あのときの雑用が、今の私の土台になっている
総務で雑用を極めた経験は、今の私の働き方の土台になっています。
どんな仕事に対しても、「とりあえずやってみよう」と思える。頼まれた仕事は、なんでもやる。コピー用紙の補充みたいな細かいことにも、自然と気配りができる。

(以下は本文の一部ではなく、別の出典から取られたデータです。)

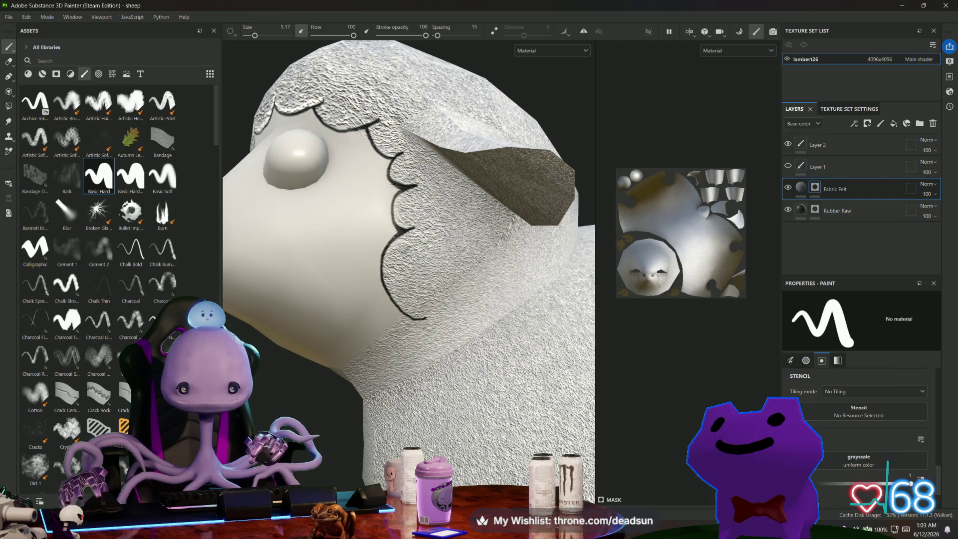
{"action": "scroll", "coordinate": [431, 303], "scroll_direction": "down", "scroll_amount": 3}
{"action": "scroll", "coordinate": [439, 325], "scroll_direction": "down", "scroll_amount": 3}
{"action": "left_click_drag", "start_coordinate": [439, 325], "coordinate": [452, 369], "text": "alt"}
{"action": "scroll", "coordinate": [442, 226], "scroll_direction": "up", "scroll_amount": 6}
{"action": "scroll", "coordinate": [435, 234], "scroll_direction": "up", "scroll_amount": 2}
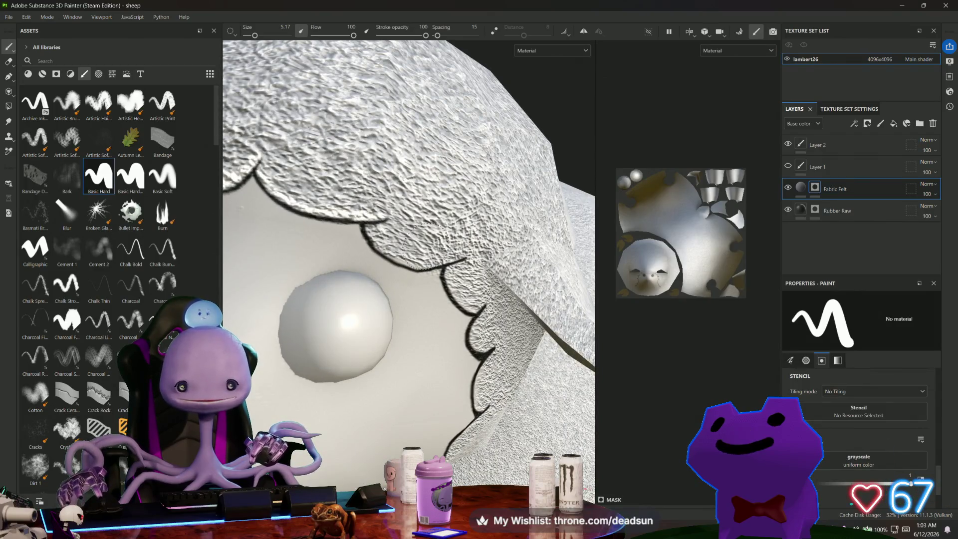
{"action": "scroll", "coordinate": [425, 248], "scroll_direction": "down", "scroll_amount": 5}
{"action": "mouse_move", "coordinate": [425, 248]}
{"action": "left_mouse_down", "text": "alt"}
{"action": "mouse_move", "coordinate": [543, 327]}
{"action": "mouse_move", "coordinate": [541, 307]}
{"action": "mouse_move", "coordinate": [371, 366]}
{"action": "mouse_move", "coordinate": [394, 292]}
{"action": "mouse_move", "coordinate": [383, 330]}
{"action": "mouse_move", "coordinate": [370, 291]}
{"action": "left_mouse_up", "text": "alt"}
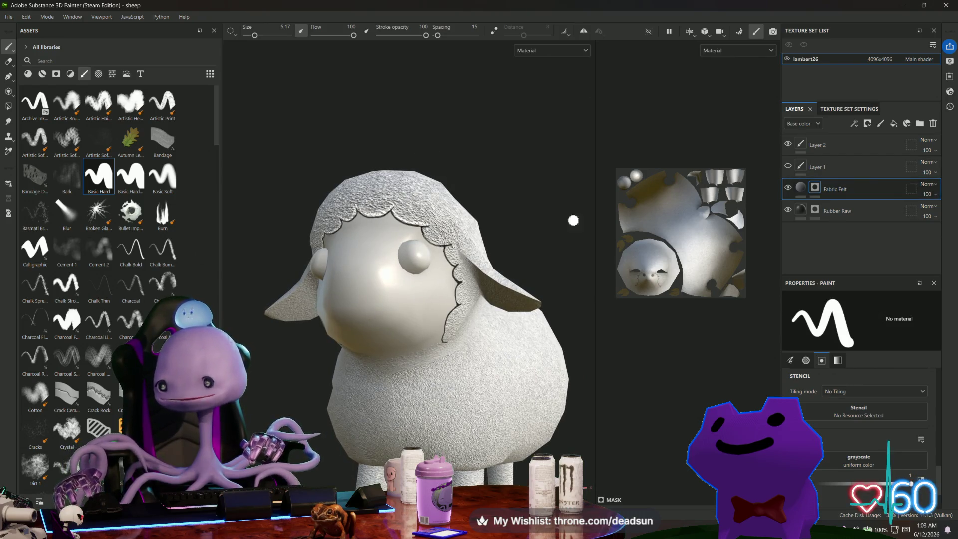
- Show Layer 1's brown face colour again and turn the face toward the camera
{"action": "left_click", "coordinate": [788, 167]}
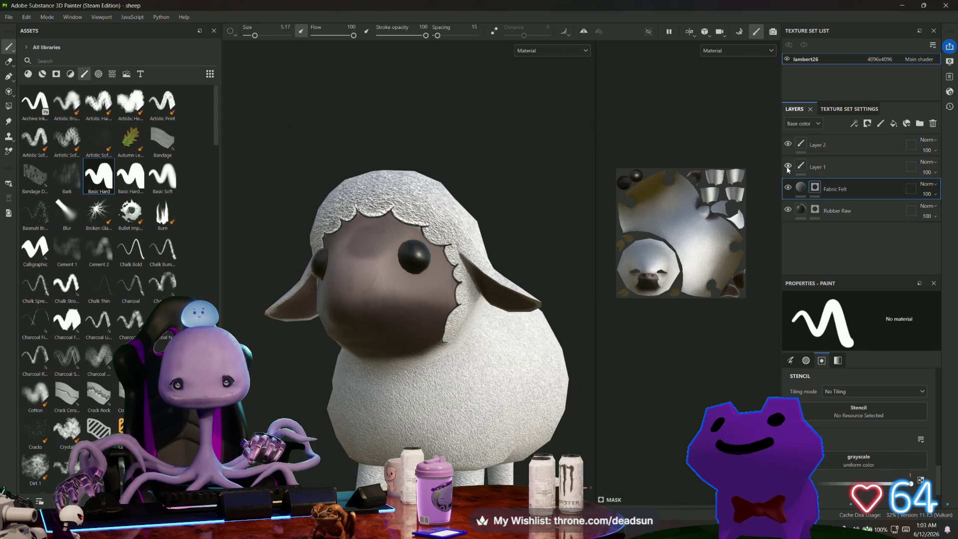
{"action": "scroll", "coordinate": [479, 274], "scroll_direction": "down", "scroll_amount": 3}
{"action": "mouse_move", "coordinate": [479, 275]}
{"action": "left_mouse_down", "text": "alt"}
{"action": "mouse_move", "coordinate": [315, 379]}
{"action": "mouse_move", "coordinate": [355, 443]}
{"action": "mouse_move", "coordinate": [405, 448]}
{"action": "mouse_move", "coordinate": [366, 351]}
{"action": "left_mouse_up", "text": "alt"}
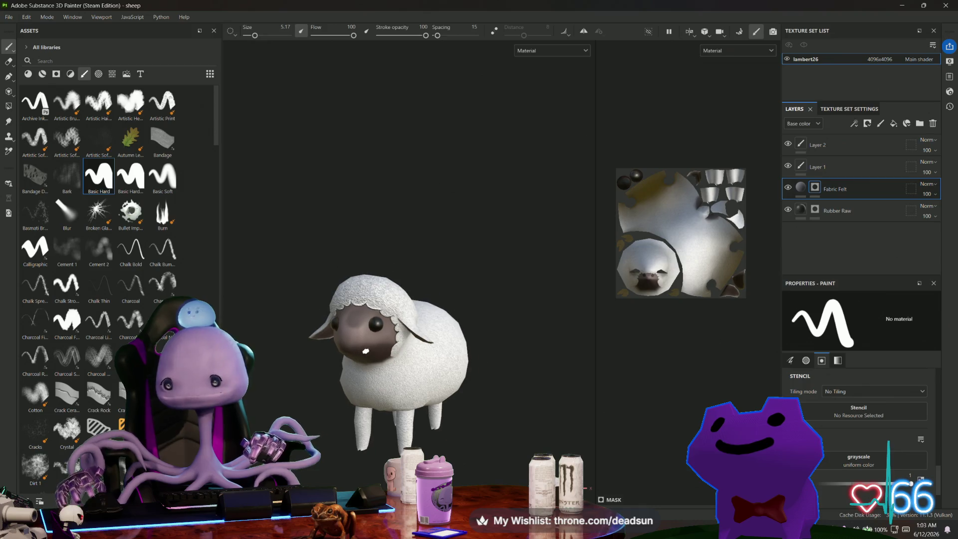
{"action": "scroll", "coordinate": [398, 325], "scroll_direction": "up", "scroll_amount": 5}
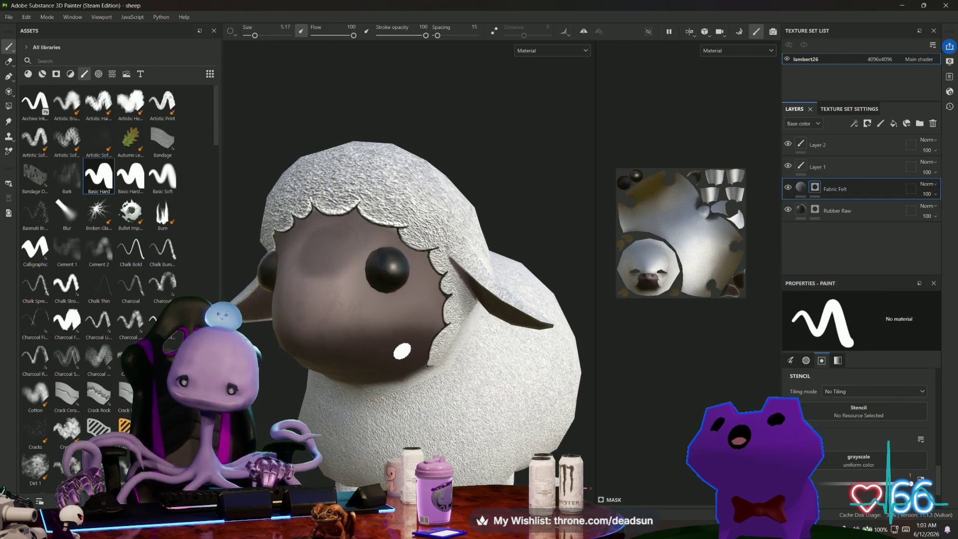
{"action": "left_click_drag", "start_coordinate": [332, 343], "coordinate": [299, 344], "text": "alt"}
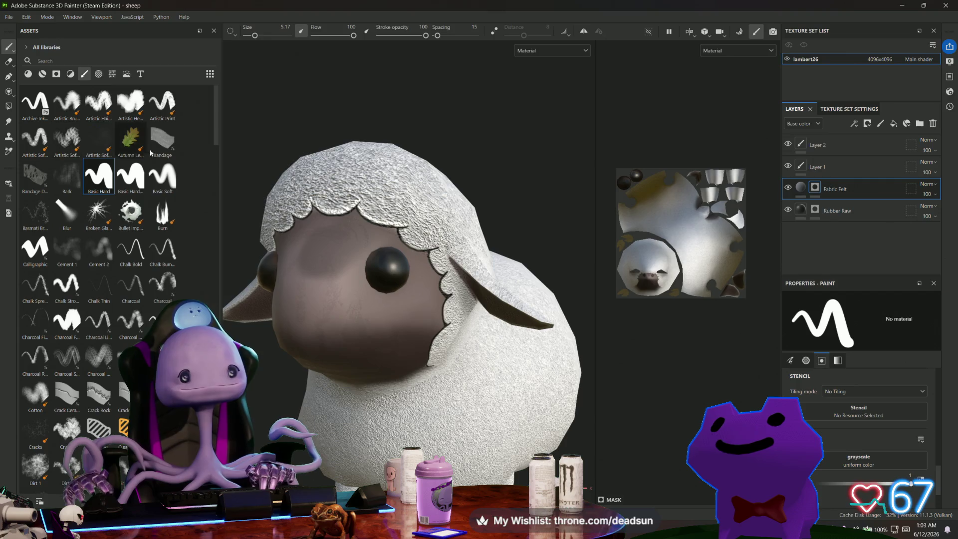
{"action": "scroll", "coordinate": [849, 430], "scroll_direction": "up", "scroll_amount": 6}
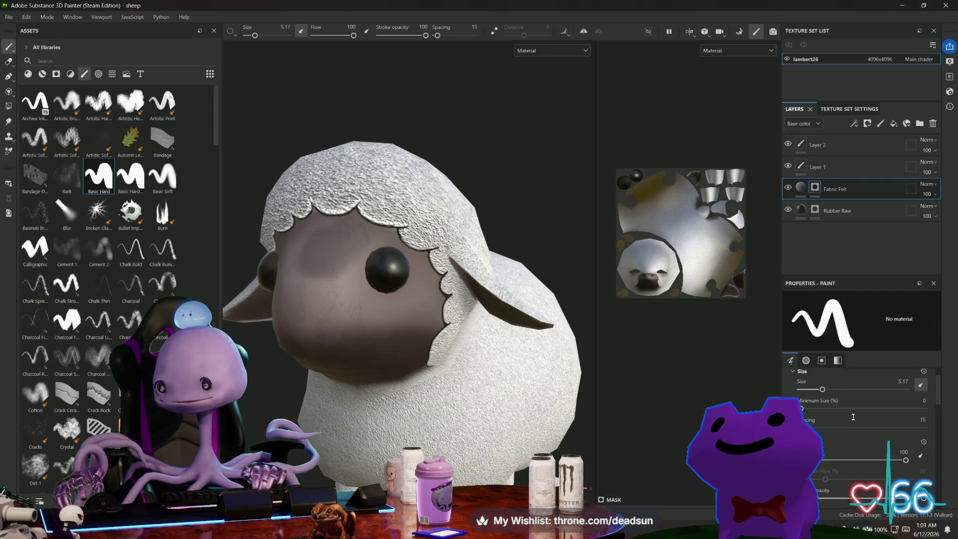
- Select Layer 1, pick a reddish-grey paint colour, and enlarge the brush to about 26
{"action": "left_click", "coordinate": [832, 166]}
{"action": "scroll", "coordinate": [828, 389], "scroll_direction": "down", "scroll_amount": 2}
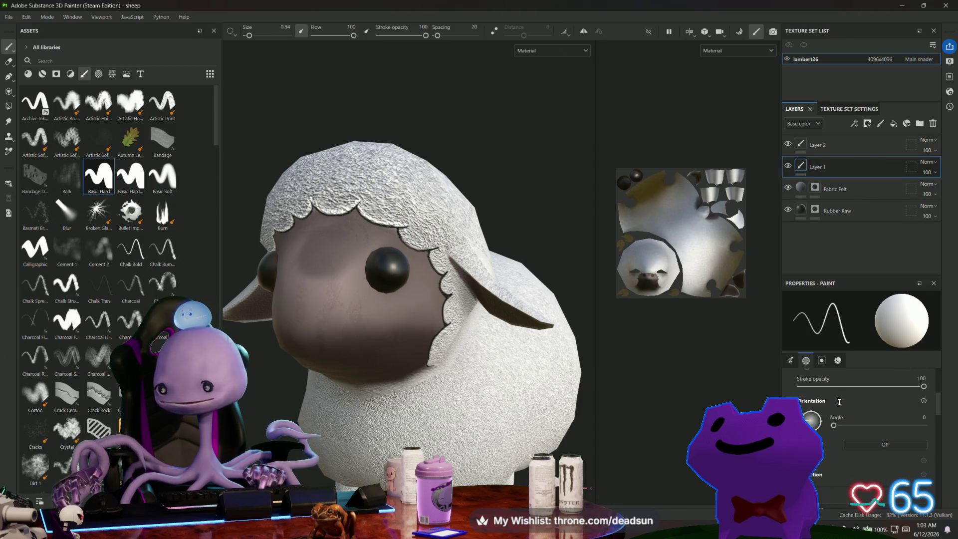
{"action": "scroll", "coordinate": [843, 444], "scroll_direction": "up", "scroll_amount": 2}
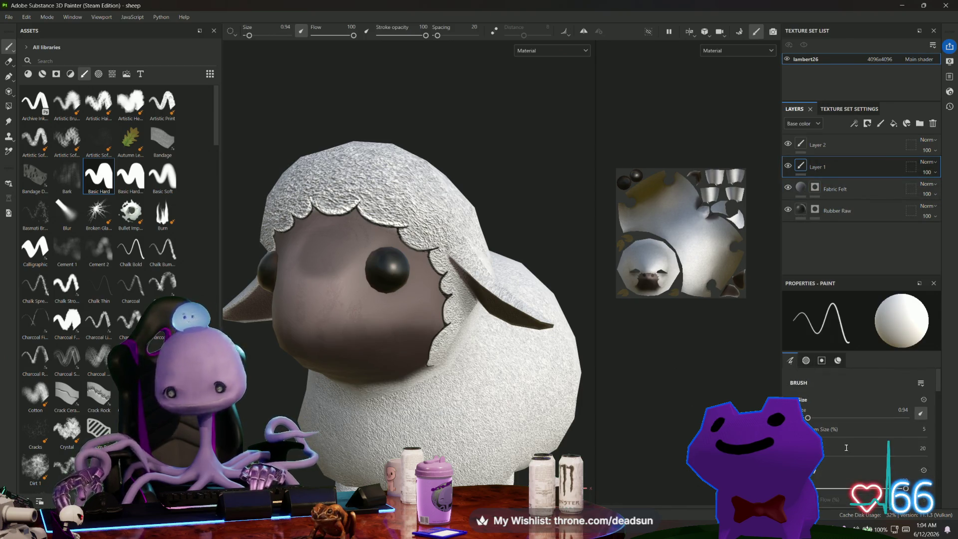
{"action": "scroll", "coordinate": [849, 449], "scroll_direction": "down", "scroll_amount": 10}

これって全部、あの「雑用のプロになれ」の日々で身についたものなんです。
雑用を通して、仕事の全体が見えるようになり、人から信頼される動き方が分かるようになった。だから今、事務職のワーママとして時間に追われながらでも、落ち着いて仕事を回せています。
まとめ
雑用ばかりで悩んでいる人に、一番伝えたいことがあります。
今やっているその仕事は、いつか「大事な仕事だった」と思える日がきます。そして、間違いなくあなた自身の土台になります。
私も新入社員のころは、雑用が嫌で仕方ありませんでした。でも、悔しさをバネに全部完璧にこなしたあの経験が、今の私をつくっています。
「雑用のプロになれ」
あのとき部長がくれた言葉に、今は心から感謝しています。
雑用は、立派な仕事です。腐らず、丁寧に積み重ねてみてください。その先に、きっと信頼が待っています。